Alright I must be retarded. I've removed and reapplied the thermal paste, making sure it's about the same amount as a piece of rice, about 6 times now and every time I get a different temp which is never lower than 50 C. I also took 2 small fans out of an old computer and added them to this one. I'm pretty sure the amount of Artic Silver is correct but I just can't get my temps to stay below 50 C. Right now I'm showing my CPU at 55 C. Is there anything other than the thermal paste that could be causing this problem? I've got 6 fans in there now, I'd imagine the temp would at least be a little lower than it was before I put the extra 2 fans in.


----------



## Tumbleweed36 (May 14, 2005)

Where are the fans and which direction are they blowing. Also, are you getting any problems now? Could still be a bad sensor.


----------



## steelystan (Jan 29, 2008)

I put the new fans in the front pulling air in. I'm not having any problems that I can tell but I'm using three different programs (SensorsView Pro, SpeedFan, and Harware Sensors Monitor) and their all showing a different temp. They aren't too far apart but SensorsView shows 38 C, Harware Sensors Monitor is showing 46 C, and SpeedFan is showing 47 C.


----------



## Tumbleweed36 (May 14, 2005)

My guess is that your sensors are messed up in the motherboard which is quite common. Use the rig and don't worry about it unless it begins to shut down or cause other problems.


----------



## steelystan (Jan 29, 2008)

Alright I'll do that. Maybe I should stick a thermometer under my CPU's arm pit?

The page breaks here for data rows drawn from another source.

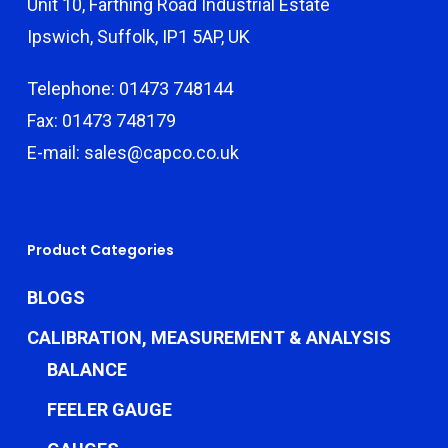
Unit 10, Farthing Road Industrial Estate
Ipswich, Suffolk, IP1 5AP, UK
Telephone: 01473 748144
Fax: 01473 748179
E-mail: sales@capco.co.uk
Product Categories
BLOGS
CALIBRATION, MEASUREMENT & ANALYSIS
BALANCE
FEELER GAUGE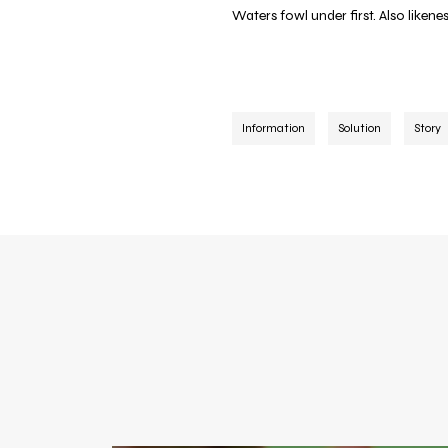
Waters fowl under first. Also liken
Information
Solution
Story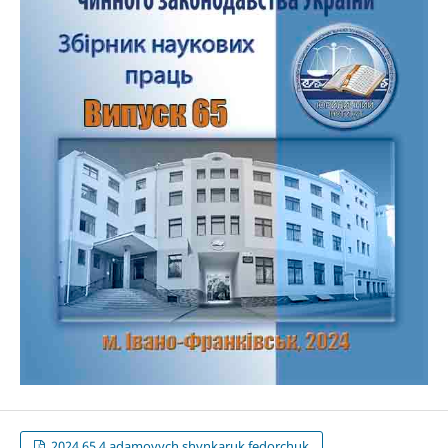
2024.65.4.adamovych,shynkaruk,fedorchuk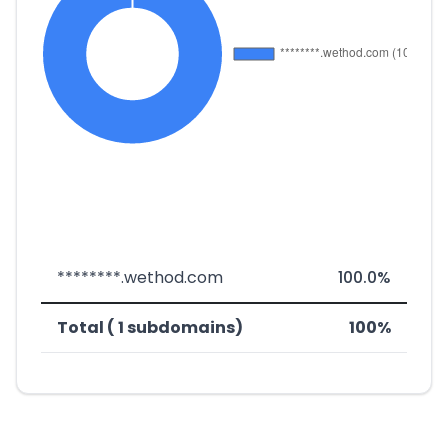
********.wethod.com
100.0%
Total ( 1 subdomains)
100%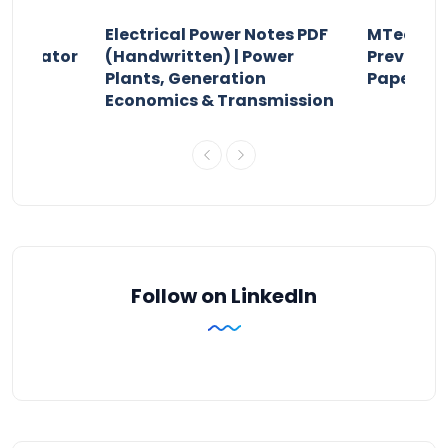
Electrical Power Notes PDF
MTech Po
pensator
(Handwritten) | Power
Previous 
Plants, Generation
Papers P
Economics & Transmission
Follow on LinkedIn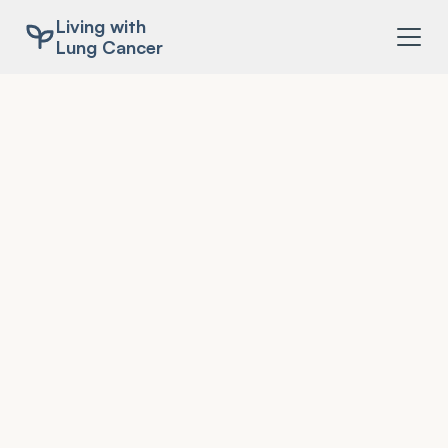
Living with
Lung Cancer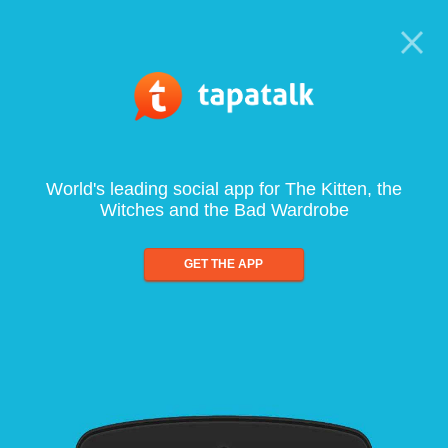
World's leading social app for The Kitten, the
Witches and the Bad Wardrobe
GET THE APP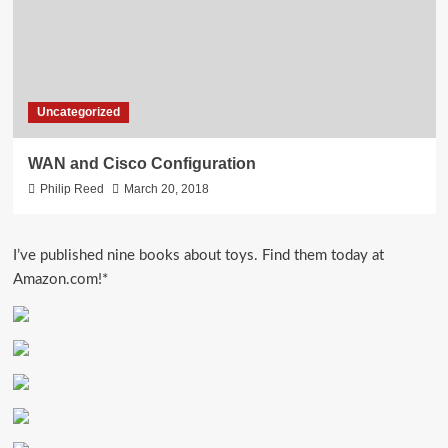
Uncategorized
WAN and Cisco Configuration
Philip Reed
March 20, 2018
I’ve published nine books about toys. Find them today at
Amazon.com!*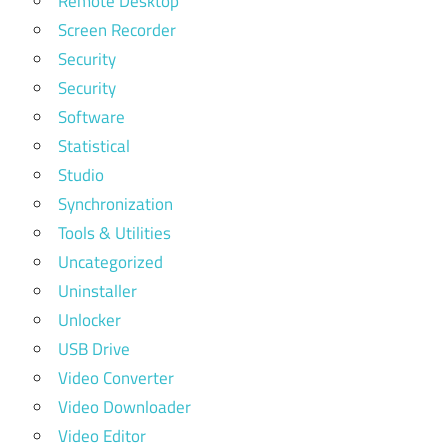
Remote Desktop
Screen Recorder
Security
Security
Software
Statistical
Studio
Synchronization
Tools & Utilities
Uncategorized
Uninstaller
Unlocker
USB Drive
Video Converter
Video Downloader
Video Editor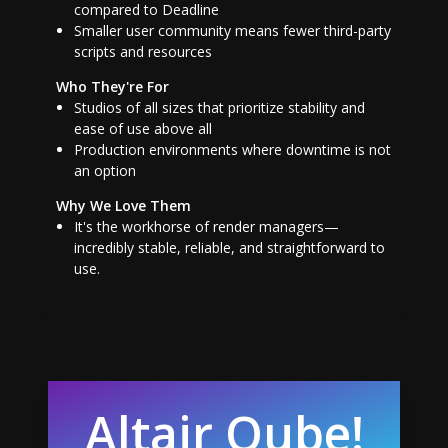
compared to Deadline
Smaller user community means fewer third-party
scripts and resources
Who They're For
Studios of all sizes that prioritize stability and
ease of use above all
Production environments where downtime is not
an option
Why We Love Them
It's the workhorse of render managers—
incredibly stable, reliable, and straightforward to
use.
Altair Qube!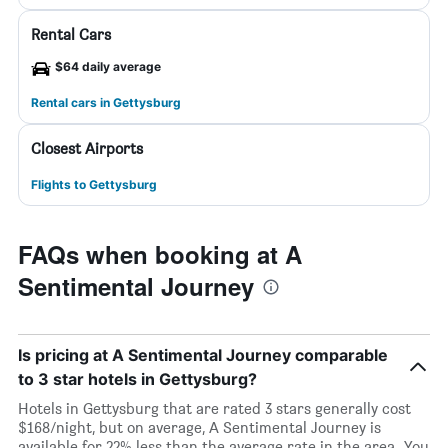
Rental Cars
$64 daily average
Rental cars in Gettysburg
Closest Airports
Flights to Gettysburg
FAQs when booking at A
Sentimental Journey
Is pricing at A Sentimental Journey comparable
to 3 star hotels in Gettysburg?
Hotels in Gettysburg that are rated 3 stars generally cost
$168/night, but on average, A Sentimental Journey is
available for 22% less than the average rate in the area. You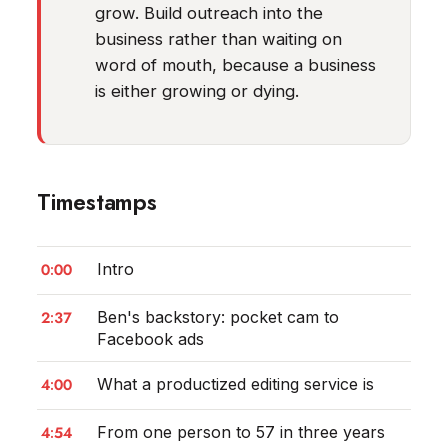
grow. Build outreach into the
business rather than waiting on
word of mouth, because a business
is either growing or dying.
Timestamps
0:00
Intro
2:37
Ben's backstory: pocket cam to
Facebook ads
4:00
What a productized editing service is
4:54
From one person to 57 in three years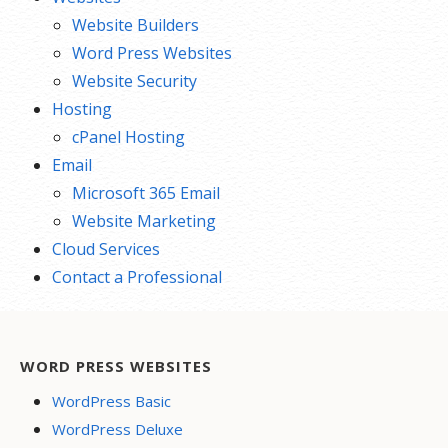
Website Builders
Word Press Websites
Website Security
Hosting
cPanel Hosting
Email
Microsoft 365 Email
Website Marketing
Cloud Services
Contact a Professional
WORD PRESS WEBSITES
WordPress Basic
WordPress Deluxe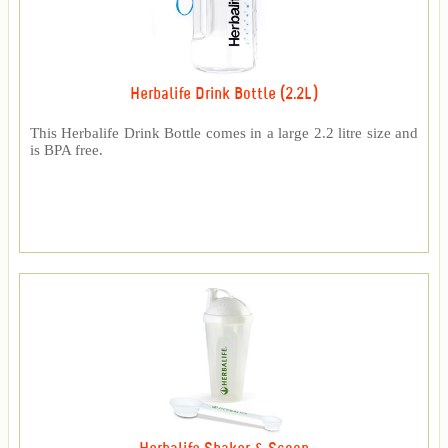
Herbalife Drink Bottle (2.2L)
This Herbalife Drink Bottle comes in a large 2.2 litre size and
is BPA free.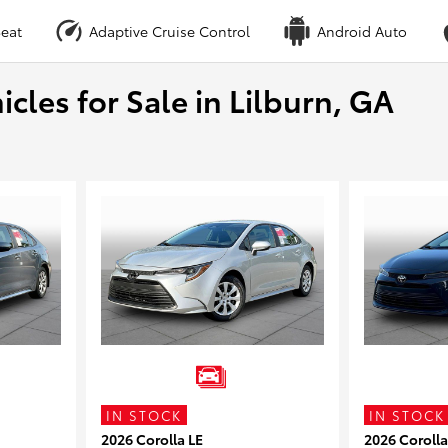
eat
Adaptive Cruise Control
Android Auto
cles for Sale in Lilburn, GA
IN STOCK
IN STOCK
2026 Corolla LE
2026 Corolla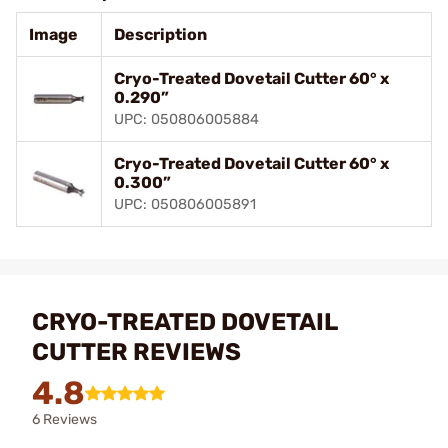
Image
Description
Cryo-Treated Dovetail Cutter 60° x
0.290”
UPC: 050806005884
Cryo-Treated Dovetail Cutter 60° x
0.300”
UPC: 050806005891
CRYO-TREATED DOVETAIL
CUTTER REVIEWS
4.8
6 Reviews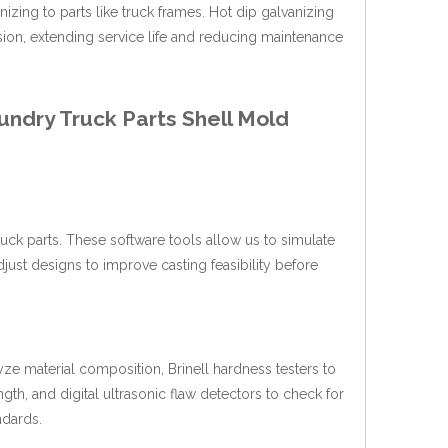
izing to parts like truck frames. Hot dip galvanizing
osion, extending service life and reducing maintenance
undry Truck Parts Shell Mold
k parts. These software tools allow us to simulate
adjust designs to improve casting feasibility before
yze material composition, Brinell hardness testers to
gth, and digital ultrasonic flaw detectors to check for
ndards.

Thanks a million Tumbleweed36 and 1 g0t 0wn3d, you guys are awesome.


----------



## Tumbleweed36 (May 14, 2005)

You are most welcome. Might be a good idea to report back after a week or so to tell us if everything is going well...which we hope it is. Don't forget to stick around and enjoy the forum. Have a great evening.


----------



## steelystan (Jan 29, 2008)

Will do. I ordered a Zalman 9700 NT which should be here on Tuesday. If that doesn't help at least it will look cool. Right now SpeedFan is showing my CPU @ 45 C. I was able to run Portal at max setting with great framerate and no problems at all. The CPU temp goes up to around 56 C but I don't notice anything going wrong.


----------



## 1 g0t 0wn3d (Jan 31, 2007)

that sounds good.


----------